По доброму то оно и не надо бы мне вступать в эту перебранку. Ничего, кроме сердечного томления и гнусного чувства, будто вляпался в липкую вонь, от этого не бывает. Но вот в момент пронеслась мысль, которая искони донимает русского человека. Мысль следующая – не потому ли, например, хамство нас одолевает, что слишком уж мы все благоразумны, боимся связаться, себя уронить. А хамство, между тем, не знает удержу, наглеет и берёт верх. Такая вот происходит диалектика. И стало мне нужно переломить в одночасье и в одиночку несправедливый ход вещей. Дёрнуло, что называется… Как же это я забыл, что каждая вторая московская баба вступивши в пятый десяток становится сущей ведьмой. А тут их оказалось ещё и четверо, и все из этих вторых. Не одолел, не одолел я привычного хода вещей. И понял я зачем придумал русский человек матёрые слова, а вспомнивши о них, испугался и разговора не закончил, так на полуслове и прекратил позорную битву… Полным своим поражением… И понял я из этого нашего нелепого разговора, что легче всего человеку дичать не в лесной чаще, а в тесноте человечьей…

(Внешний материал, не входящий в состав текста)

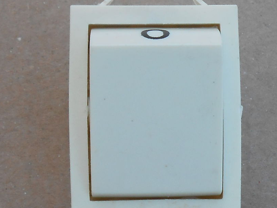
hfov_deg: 44.7
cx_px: 159
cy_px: 107
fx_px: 336
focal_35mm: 42
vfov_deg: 34.3
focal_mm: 6
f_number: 3.9
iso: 80
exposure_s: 1/60
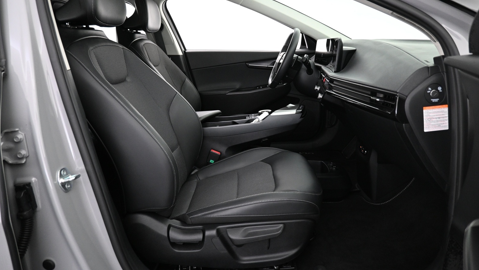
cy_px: 115
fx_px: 330
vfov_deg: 44.3
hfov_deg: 71.9
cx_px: 247
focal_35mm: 26
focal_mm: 16
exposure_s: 1/25
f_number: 3.5
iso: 1600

А уточка то оказалась умнее всех. Отплыла со всем своим семейством от нас подальше, к другому берегу, и стала по-прежнему лакомиться каким-то своим болотным хлебом…

Был у меня один знакомый шофёр-дальнобойщик. С ним случилось необычайное событие. Ехал он как-то жаркой и скучной степью и видит вдруг такую картину. Злой коршун, как в сказке, нацелился на серую утку, дикую, само собой. Пикирует раз за разом в сухую траву, где, вероятно, оставила она своё гнездо. Вот-вот настигнет. Притормозил дальнобойщик. Вот тут и случилось. Бедная утка догадалась кинуться к нему в кабину. Дело неслыханное. Не стану тут разбирать, чего больше было в этом отчаянном утином поступке – слепого ужаса или осмысленного выбора. Скажу только, что отмахался мой знакомый шофёр от коршуна придорожными камнями. И только тогда предоставил утке её прежнюю волю. И вот, сколько уж времени прошло, а случай этот он никак не забудет. Больше того, он и рассказывает о нём, этом случае так, будто ничего более значительного в его жизни и не случалось. Так что, кажется, будто главное, зачем родился он, тогда и произошло. Может, так оно и есть…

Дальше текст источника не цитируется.